Prior to the start of the 2013/14 domestic season, she moved to play for the ACT Meteors due to a lack of opportunity with New South Wales. Mack made her maiden List A century on 20 December 2014, scoring 106 from 131 balls in a five-wicket defeat to Queensland Fire. She signed with the Melbourne Stars for the inaugural Women's Big Bash League season.

In October 2017, she was named in the Cricket Australia XI squad for a three-day tour match against England as part of their tour of Australia. In August 2019, she signed with the Adelaide Strikers ahead of 2019–20 Women's Big Bash League season.

On 7 February 2021, she carried her bat against South Australia, scoring 106 off 131 balls in a losing cause. During the 2020/21 WNCL season, Mack was the third-highest run-scorer with 418 runs at an average of 59.71.

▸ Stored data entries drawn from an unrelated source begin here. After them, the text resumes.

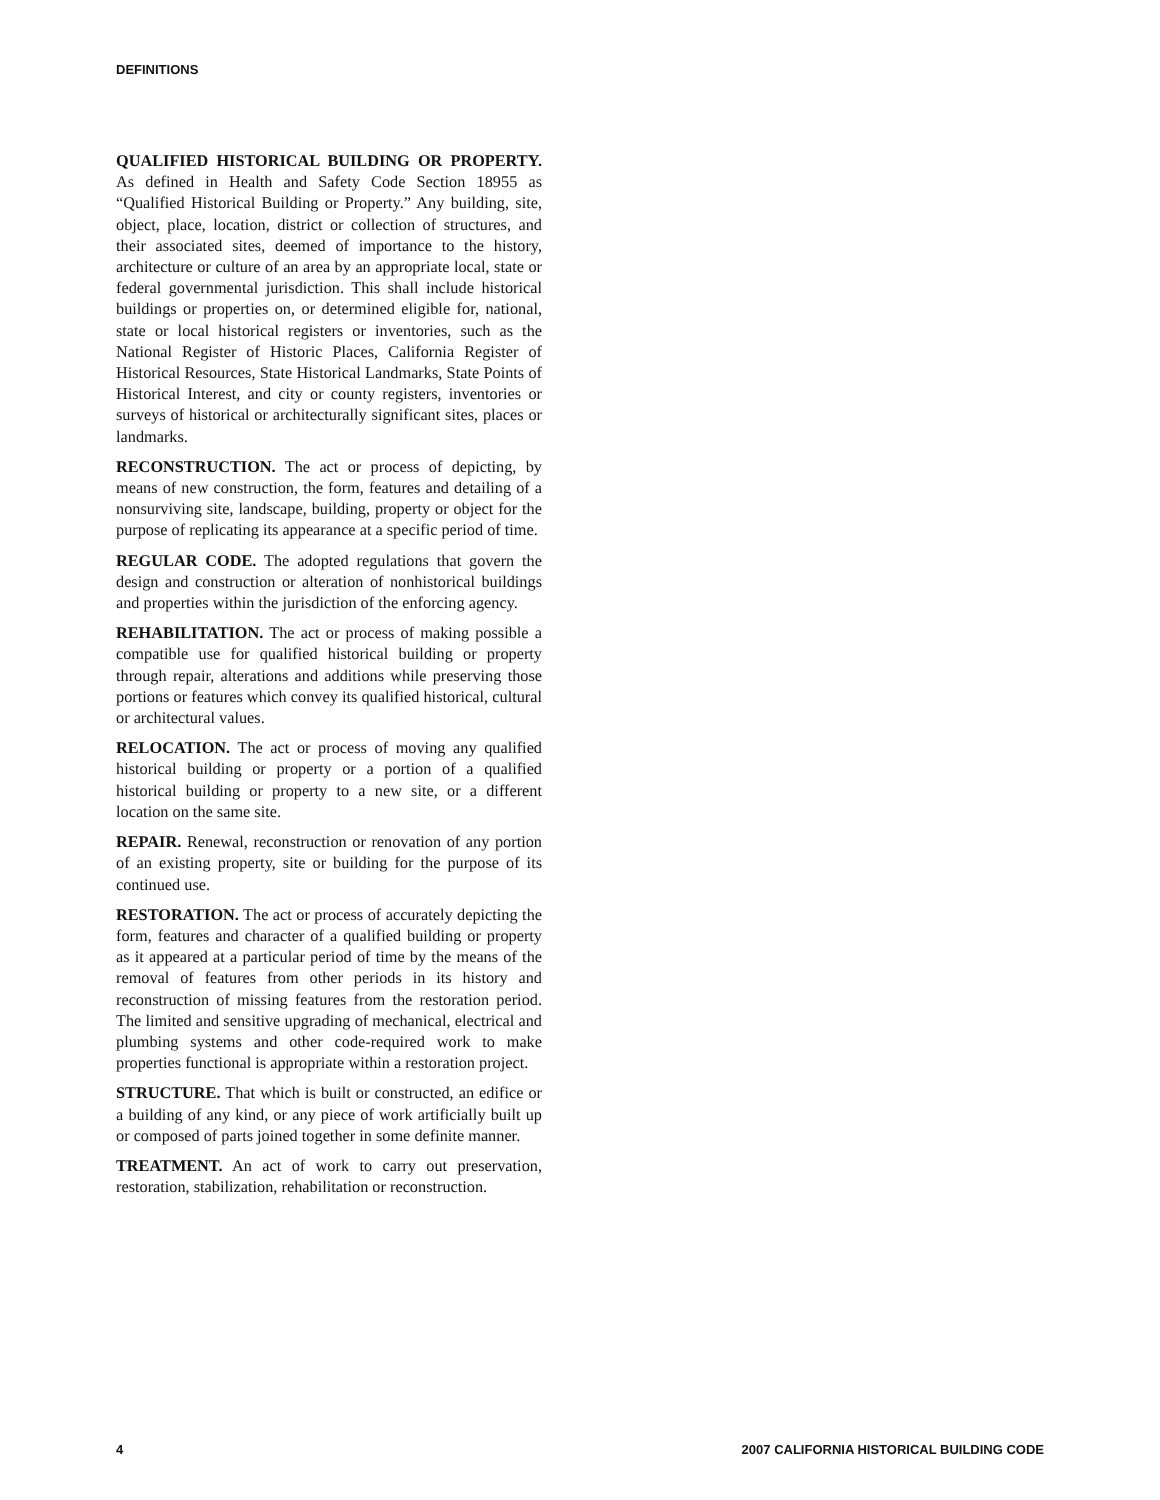DEFINITIONS
QUALIFIED HISTORICAL BUILDING OR PROPERTY. As defined in Health and Safety Code Section 18955 as “Qualified Historical Building or Property.” Any building, site, object, place, location, district or collection of structures, and their associated sites, deemed of importance to the history, architecture or culture of an area by an appropriate local, state or federal governmental jurisdiction. This shall include historical buildings or properties on, or determined eligible for, national, state or local historical registers or inventories, such as the National Register of Historic Places, California Register of Historical Resources, State Historical Landmarks, State Points of Historical Interest, and city or county registers, inventories or surveys of historical or architecturally significant sites, places or landmarks.
RECONSTRUCTION. The act or process of depicting, by means of new construction, the form, features and detailing of a nonsurviving site, landscape, building, property or object for the purpose of replicating its appearance at a specific period of time.
REGULAR CODE. The adopted regulations that govern the design and construction or alteration of nonhistorical buildings and properties within the jurisdiction of the enforcing agency.
REHABILITATION. The act or process of making possible a compatible use for qualified historical building or property through repair, alterations and additions while preserving those portions or features which convey its qualified historical, cultural or architectural values.
RELOCATION. The act or process of moving any qualified historical building or property or a portion of a qualified historical building or property to a new site, or a different location on the same site.
REPAIR. Renewal, reconstruction or renovation of any portion of an existing property, site or building for the purpose of its continued use.
RESTORATION. The act or process of accurately depicting the form, features and character of a qualified building or property as it appeared at a particular period of time by the means of the removal of features from other periods in its history and reconstruction of missing features from the restoration period. The limited and sensitive upgrading of mechanical, electrical and plumbing systems and other code-required work to make properties functional is appropriate within a restoration project.
STRUCTURE. That which is built or constructed, an edifice or a building of any kind, or any piece of work artificially built up or composed of parts joined together in some definite manner.
TREATMENT. An act of work to carry out preservation, restoration, stabilization, rehabilitation or reconstruction.
4 2007 CALIFORNIA HISTORICAL BUILDING CODE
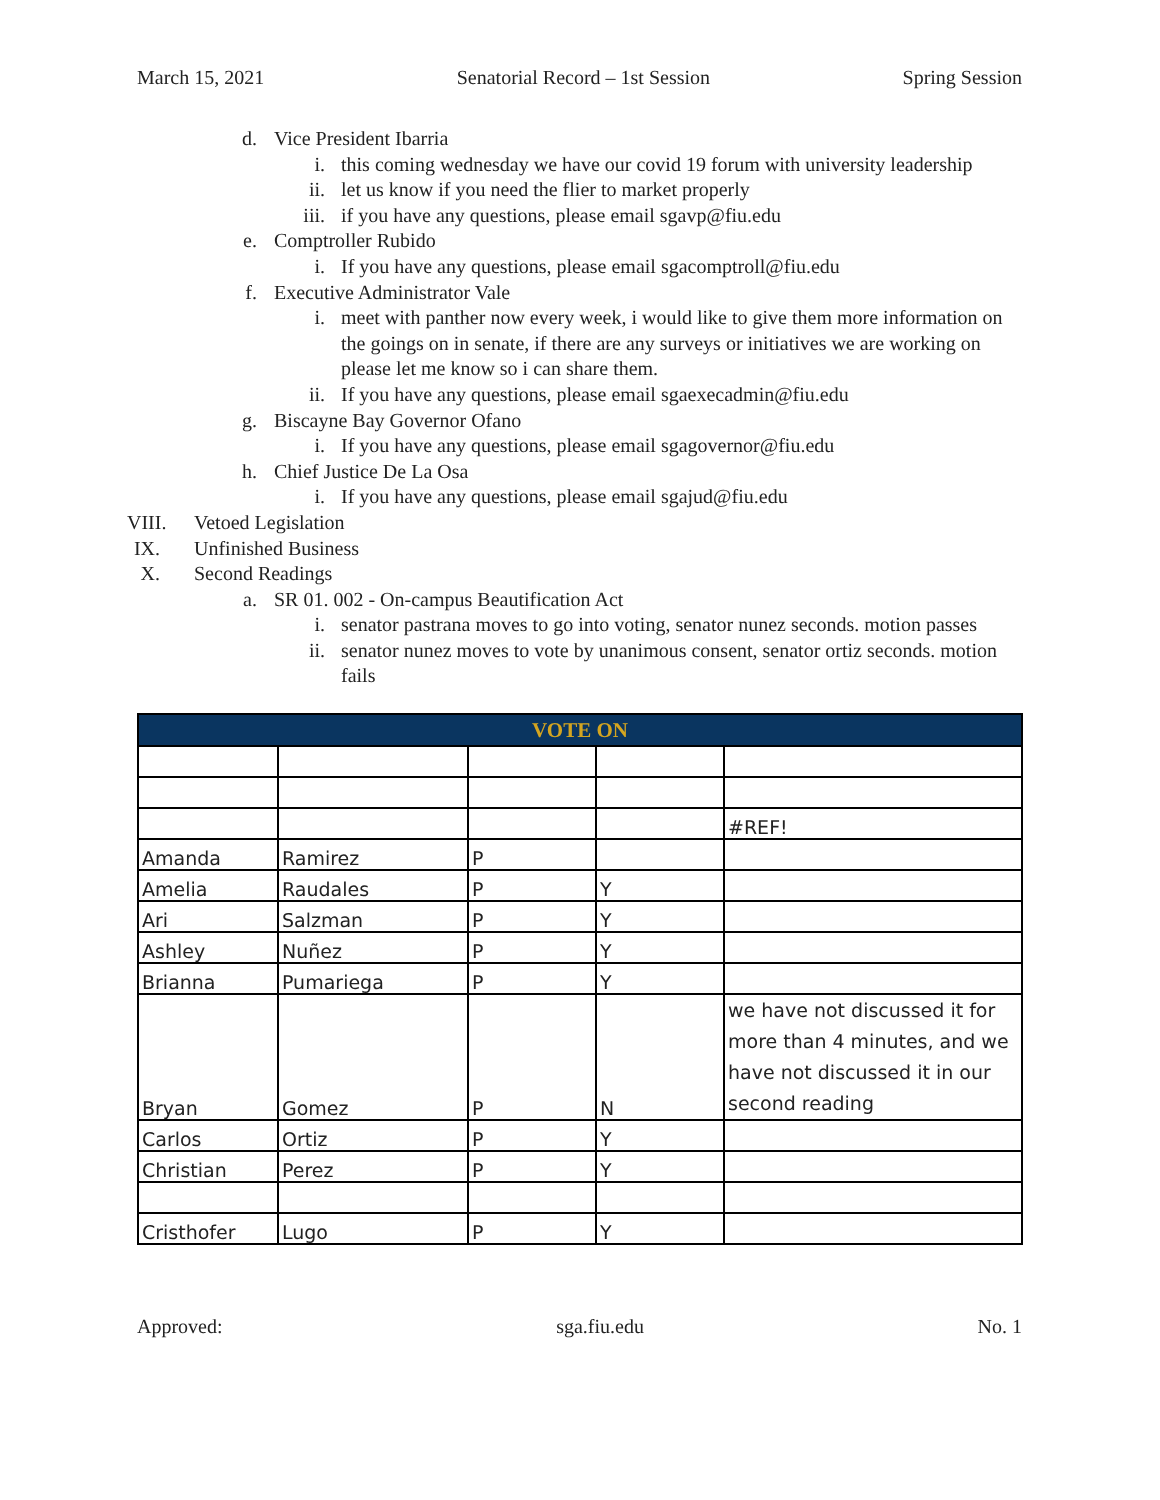March 15, 2021 Senatorial Record – 1st Session Spring Session
d. Vice President Ibarria
i. this coming wednesday we have our covid 19 forum with university leadership
ii. let us know if you need the flier to market properly
iii. if you have any questions, please email sgavp@fiu.edu
e. Comptroller Rubido
i. If you have any questions, please email sgacomptroll@fiu.edu
f. Executive Administrator Vale
i. meet with panther now every week, i would like to give them more information on the goings on in senate, if there are any surveys or initiatives we are working on please let me know so i can share them.
ii. If you have any questions, please email sgaexecadmin@fiu.edu
g. Biscayne Bay Governor Ofano
i. If you have any questions, please email sgagovernor@fiu.edu
h. Chief Justice De La Osa
i. If you have any questions, please email sgajud@fiu.edu
VIII. Vetoed Legislation
IX. Unfinished Business
X. Second Readings
a. SR 01. 002 - On-campus Beautification Act
i. senator pastrana moves to go into voting, senator nunez seconds. motion passes
ii. senator nunez moves to vote by unanimous consent, senator ortiz seconds. motion fails
| VOTE ON | | | | |
| --- | --- | --- | --- | --- |
| | | | | #REF! |
| Amanda | Ramirez | P | | |
| Amelia | Raudales | P | Y | |
| Ari | Salzman | P | Y | |
| Ashley | Nuñez | P | Y | |
| Brianna | Pumariega | P | Y | |
| Bryan | Gomez | P | N | we have not discussed it for more than 4 minutes, and we have not discussed it in our second reading |
| Carlos | Ortiz | P | Y | |
| Christian | Perez | P | Y | |
| Cristhofer | Lugo | P | Y | |
Approved: sga.fiu.edu No. 1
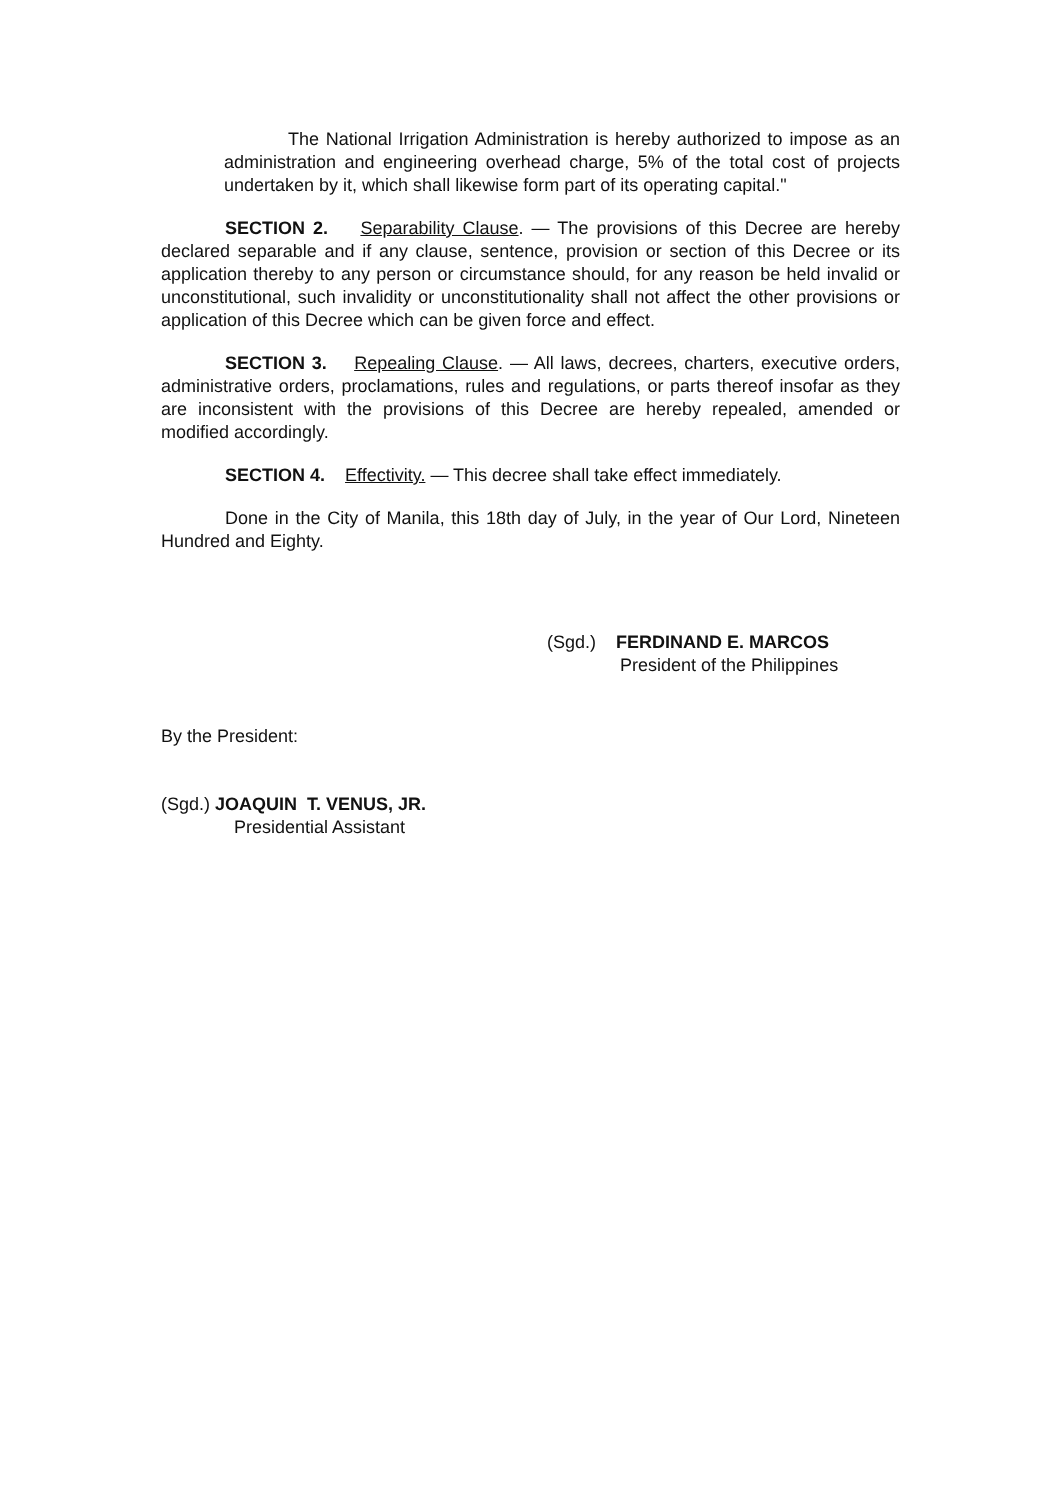The National Irrigation Administration is hereby authorized to impose as an administration and engineering overhead charge, 5% of the total cost of projects undertaken by it, which shall likewise form part of its operating capital."
SECTION 2. Separability Clause. — The provisions of this Decree are hereby declared separable and if any clause, sentence, provision or section of this Decree or its application thereby to any person or circumstance should, for any reason be held invalid or unconstitutional, such invalidity or unconstitutionality shall not affect the other provisions or application of this Decree which can be given force and effect.
SECTION 3. Repealing Clause. — All laws, decrees, charters, executive orders, administrative orders, proclamations, rules and regulations, or parts thereof insofar as they are inconsistent with the provisions of this Decree are hereby repealed, amended or modified accordingly.
SECTION 4. Effectivity. — This decree shall take effect immediately.
Done in the City of Manila, this 18th day of July, in the year of Our Lord, Nineteen Hundred and Eighty.
(Sgd.) FERDINAND E. MARCOS
President of the Philippines
By the President:
(Sgd.) JOAQUIN T. VENUS, JR.
Presidential Assistant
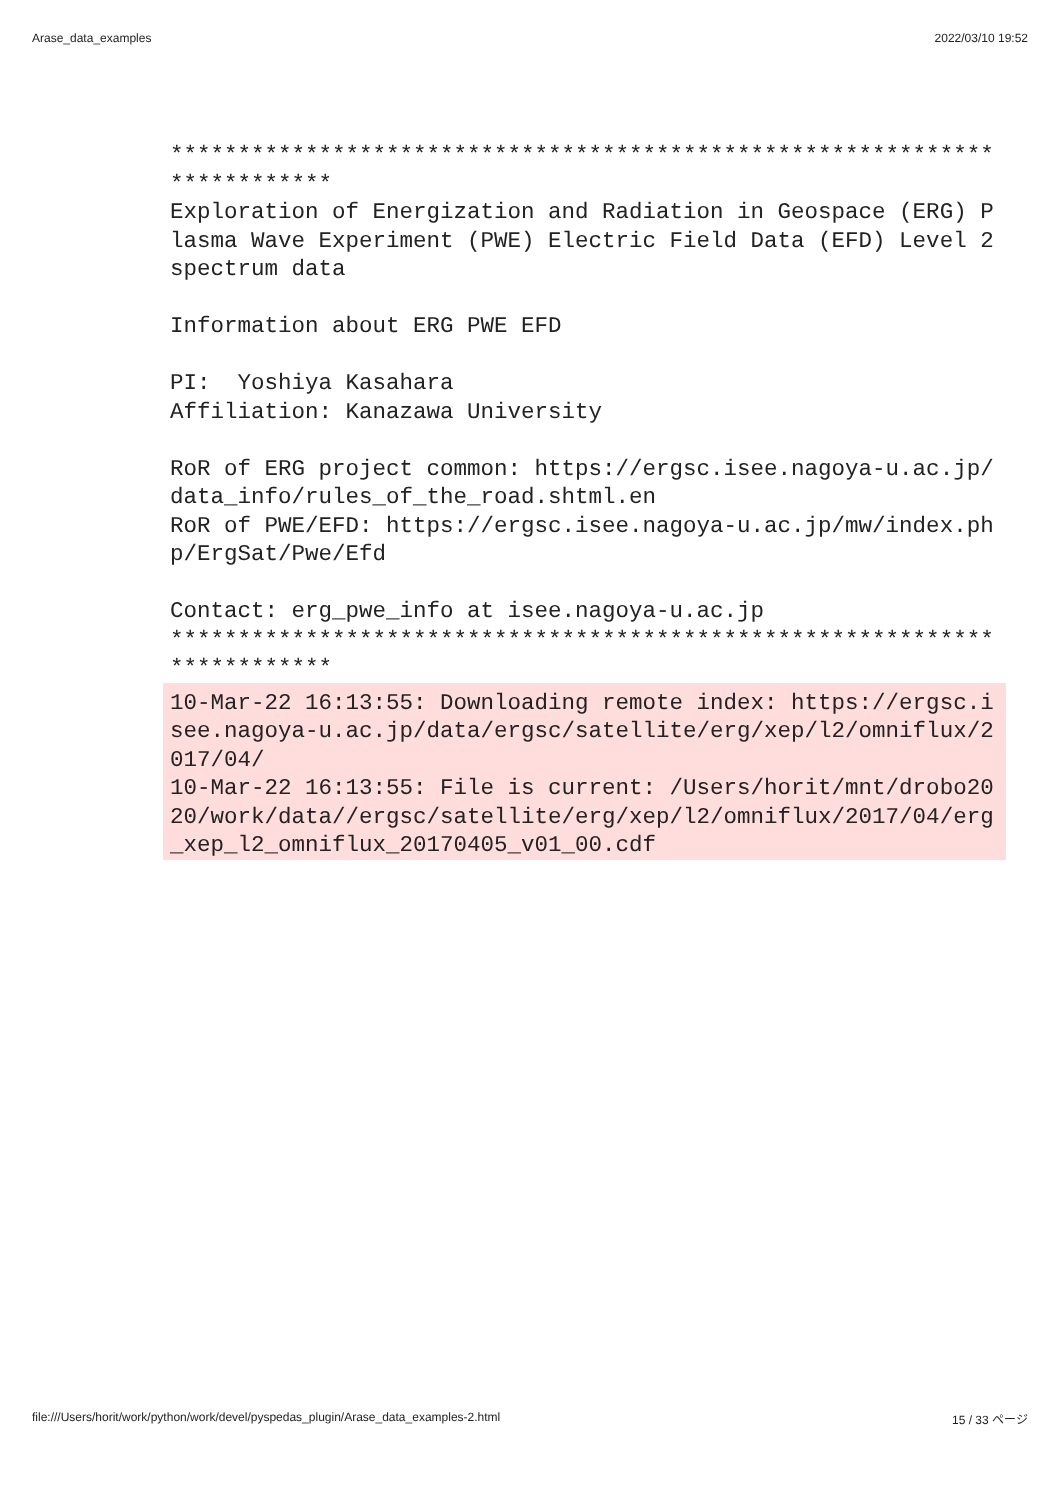Arase_data_examples 2022/03/10 19:52
*************************************************************************
Exploration of Energization and Radiation in Geospace (ERG) Plasma Wave Experiment (PWE) Electric Field Data (EFD) Level 2 spectrum data

Information about ERG PWE EFD

PI:  Yoshiya Kasahara
Affiliation: Kanazawa University

RoR of ERG project common: https://ergsc.isee.nagoya-u.ac.jp/data_info/rules_of_the_road.shtml.en
RoR of PWE/EFD: https://ergsc.isee.nagoya-u.ac.jp/mw/index.php/ErgSat/Pwe/Efd

Contact: erg_pwe_info at isee.nagoya-u.ac.jp
*************************************************************************
10-Mar-22 16:13:55: Downloading remote index: https://ergsc.isee.nagoya-u.ac.jp/data/ergsc/satellite/erg/xep/l2/omniflux/2017/04/
10-Mar-22 16:13:55: File is current: /Users/horit/mnt/drobo2020/work/data//ergsc/satellite/erg/xep/l2/omniflux/2017/04/erg_xep_l2_omniflux_20170405_v01_00.cdf
file:///Users/horit/work/python/work/devel/pyspedas_plugin/Arase_data_examples-2.html 15 / 33 ページ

In January 2022, Mack was named in Australia's A squad for their series against England A, with the matches being played alongside the Women's Ashes. Ahead of the 2022/23 WNCL season, she was named as the captain of the Meteors as a replacement for Angela Reakes. She was included in the team of the tournament for the 2023–24 Women's National Cricket League season with 471 runs at an average of 47.10 and a high score of 140*.

She was named as the Adelaide Striker's MVP following the conclusion of the 2023–24 Women's Big Bash League season, scoring 452 runs from 15 matches. In June 2024, she was added to the Australia A squad for the Indian tour of Australia. On 14 August, she scored a century against India A.

Mack rejoined Lancashire in 2025 on an overseas contract for the Metro One-Day Cup and the first three matches in the Vitality T20 Cup. In April 2025, she moved to the New South Wales Breakers ahead of the 2025/26 domestic season.